This could be due in part to the writers’ emphasis on drawing out the truth of who and what IGH is, and keeping Jessica’s initial quarry, played with stoic power by Janet McTeer, in the shadows for much of those opening hours. Season 1 shrouded David Tennant’s Kilgrave in a similar kind of mystery, and Tennant unleashed a singular malevolence through that character, sort of an egomania rooted in pettiness, that’s fairly difficult to top.

Adding on to this is a fairly extensive subplot involving Jessica’s frenemy Jeri Hogarth (Carrie-Anne Moss), the calculating lawyer who appears in other parts of Netflix’s Marvel universe. But here, she represents a “what if” form of Jessica — a woman who, like Ms. Jones, is a lone wolf who doesn’t trust anyone and thinks the worst of others, but channels that into career ambition and the pursuit of wealth and power.

In this respect, “Jessica Jones” sets up its second season to fascinate on a number of levels, and its heroine to represent the crucible through which all of her gender is passing in this moment. Jeri might be thought of a version Jessica taken to one extreme; McTeer’s character is obviously set up to represent another. Trish is Jessica’s opposite, the golden-haired golden girl to her dark brooding reluctant champion. Yet in many ways they’re all the same woman wearing different faces and dogged by the same problems.
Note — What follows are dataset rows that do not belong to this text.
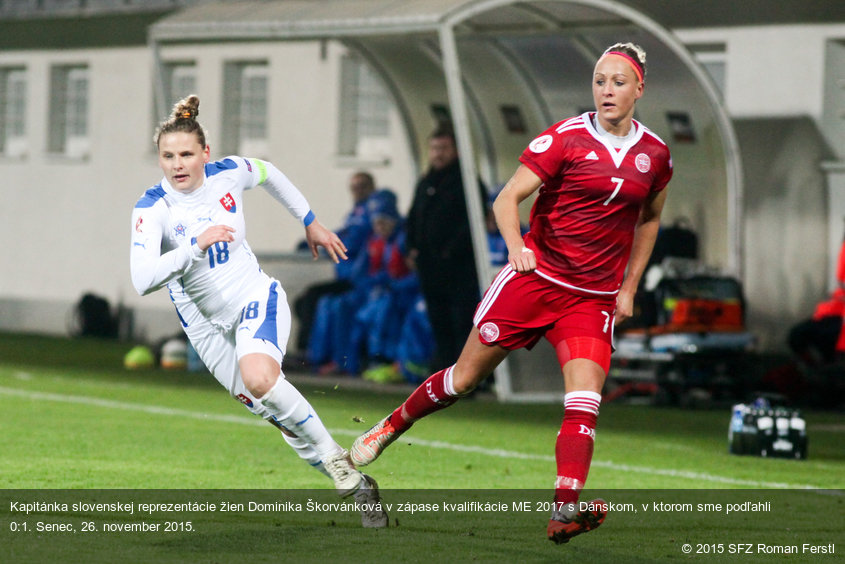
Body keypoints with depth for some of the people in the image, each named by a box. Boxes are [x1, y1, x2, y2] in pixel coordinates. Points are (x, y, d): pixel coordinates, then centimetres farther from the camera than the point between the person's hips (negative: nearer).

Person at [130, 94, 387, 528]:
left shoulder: (228, 174, -10)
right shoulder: (151, 209, -18)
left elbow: (269, 174, 15)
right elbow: (142, 281, -30)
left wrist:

Despite their best efforts, or the gifts bestowed upon them by fate or forced on them by science, none of them is invulnerable. They keep on throwing punches, in their own ways, because they have no other choice. And that’s more than enough to make the second season of “Jessica Jones” a series that speaks to how we’re feeling right now, regardless of where, and how well, this new chapter ends.